● **COLLECTED DATA**
..........

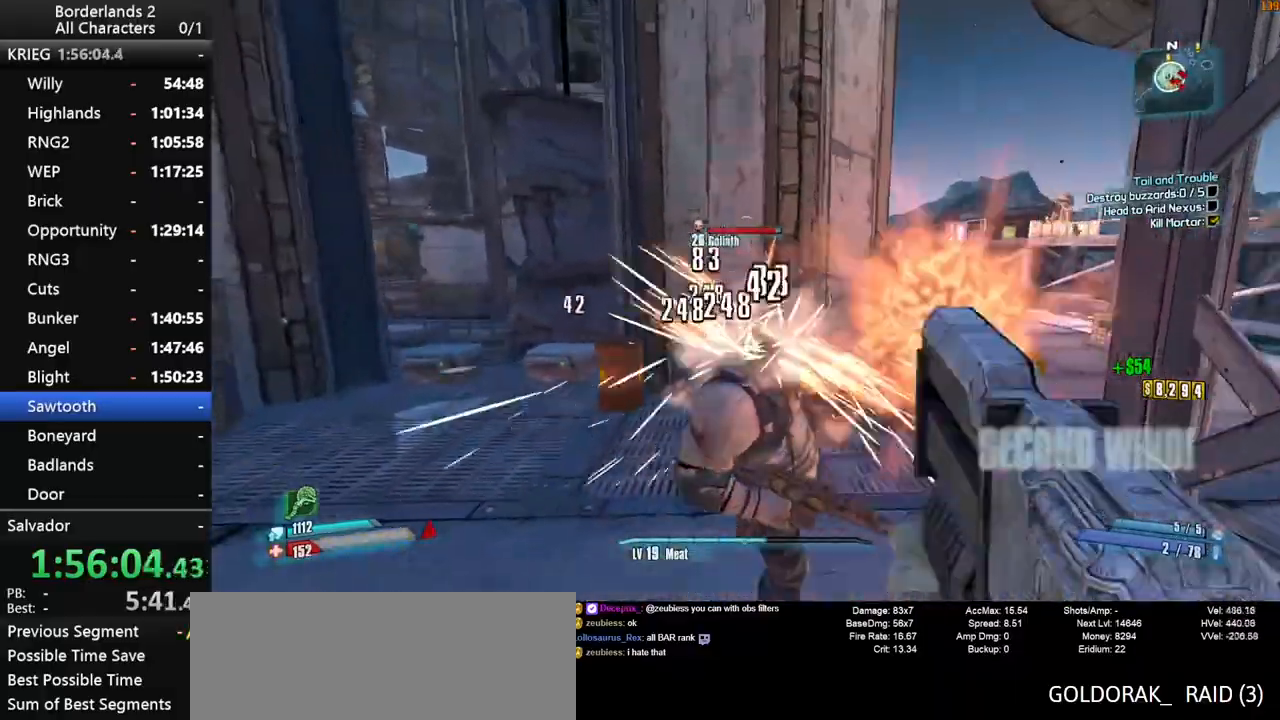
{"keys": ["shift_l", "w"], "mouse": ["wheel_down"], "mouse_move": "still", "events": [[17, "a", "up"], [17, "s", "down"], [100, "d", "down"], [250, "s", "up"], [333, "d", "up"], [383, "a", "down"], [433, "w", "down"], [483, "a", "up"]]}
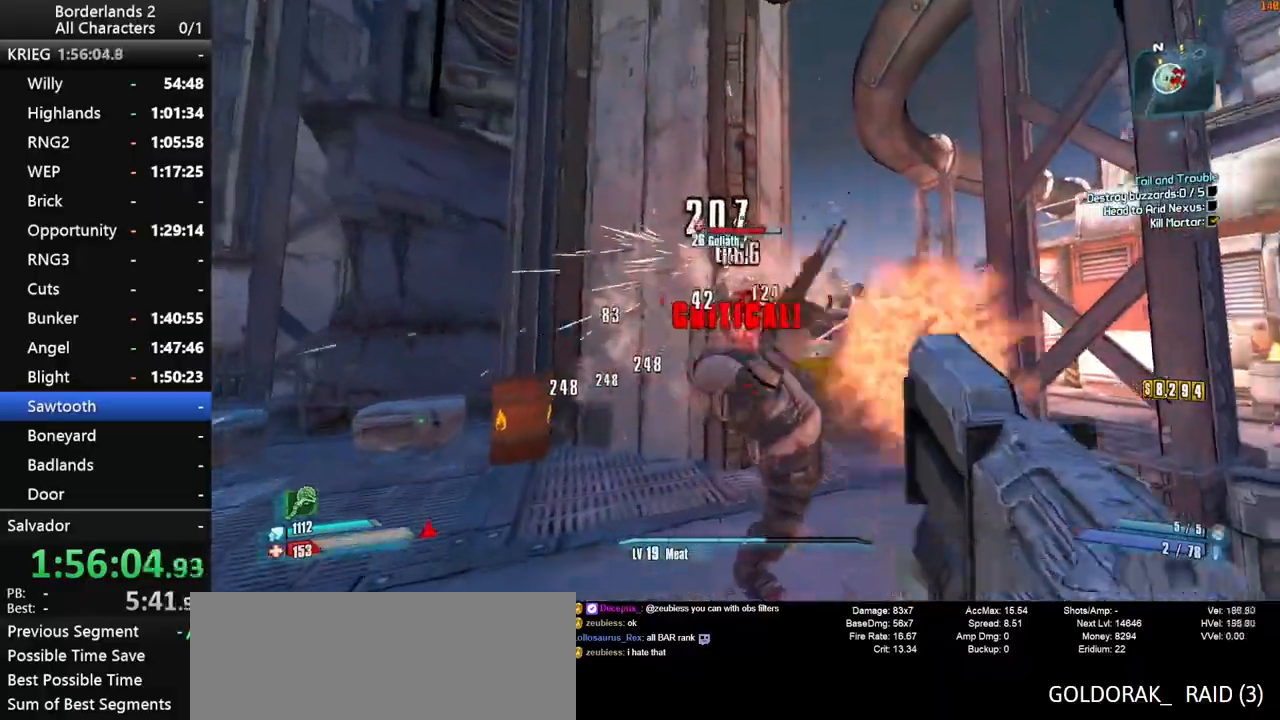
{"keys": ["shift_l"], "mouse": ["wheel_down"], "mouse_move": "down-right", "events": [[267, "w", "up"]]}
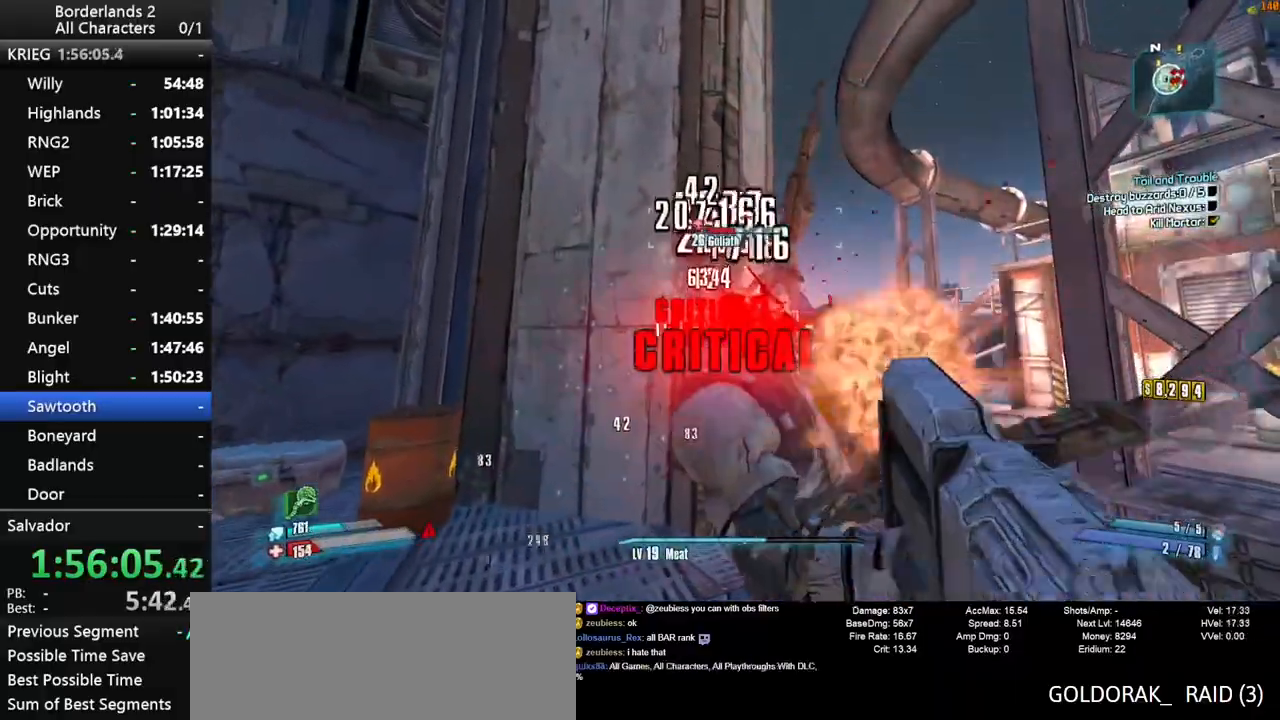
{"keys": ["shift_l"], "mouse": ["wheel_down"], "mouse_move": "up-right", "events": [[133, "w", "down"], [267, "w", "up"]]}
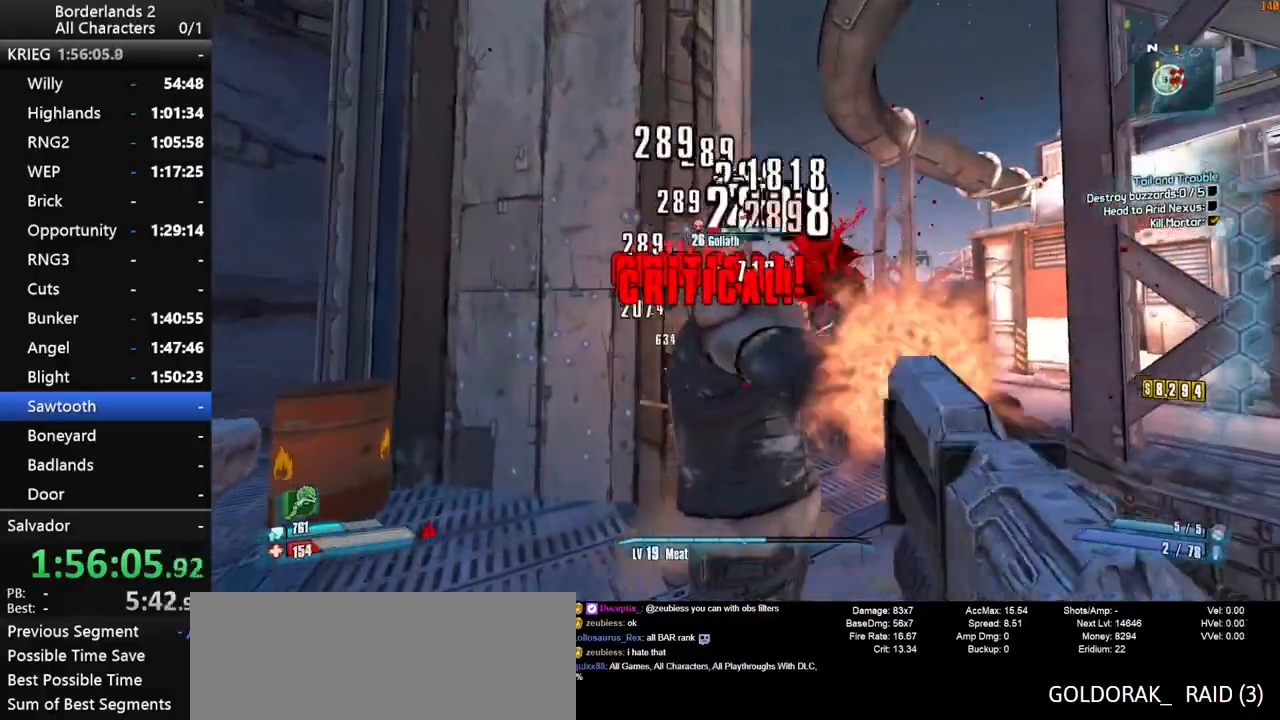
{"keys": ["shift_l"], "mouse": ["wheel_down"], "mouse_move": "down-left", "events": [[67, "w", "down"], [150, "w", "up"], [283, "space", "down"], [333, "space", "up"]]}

..........

● **DESCRIPTION OF THE TASK**
Everything in the listing should be repeated exactly except the pictures.

● **RESPONSE TO THE EXERCISE**
{"keys": ["shift_l", "w"], "mouse": ["wheel_down"], "mouse_move": "still", "events": [[17, "a", "up"], [17, "s", "down"], [100, "d", "down"], [250, "s", "up"], [333, "d", "up"], [383, "a", "down"], [433, "w", "down"], [483, "a", "up"]]}
{"keys": ["shift_l"], "mouse": ["wheel_down"], "mouse_move": "down-right", "events": [[267, "w", "up"]]}
{"keys": ["shift_l"], "mouse": ["wheel_down"], "mouse_move": "up-right", "events": [[133, "w", "down"], [267, "w", "up"]]}
{"keys": ["shift_l"], "mouse": ["wheel_down"], "mouse_move": "down-left", "events": [[67, "w", "down"], [150, "w", "up"], [283, "space", "down"], [333, "space", "up"]]}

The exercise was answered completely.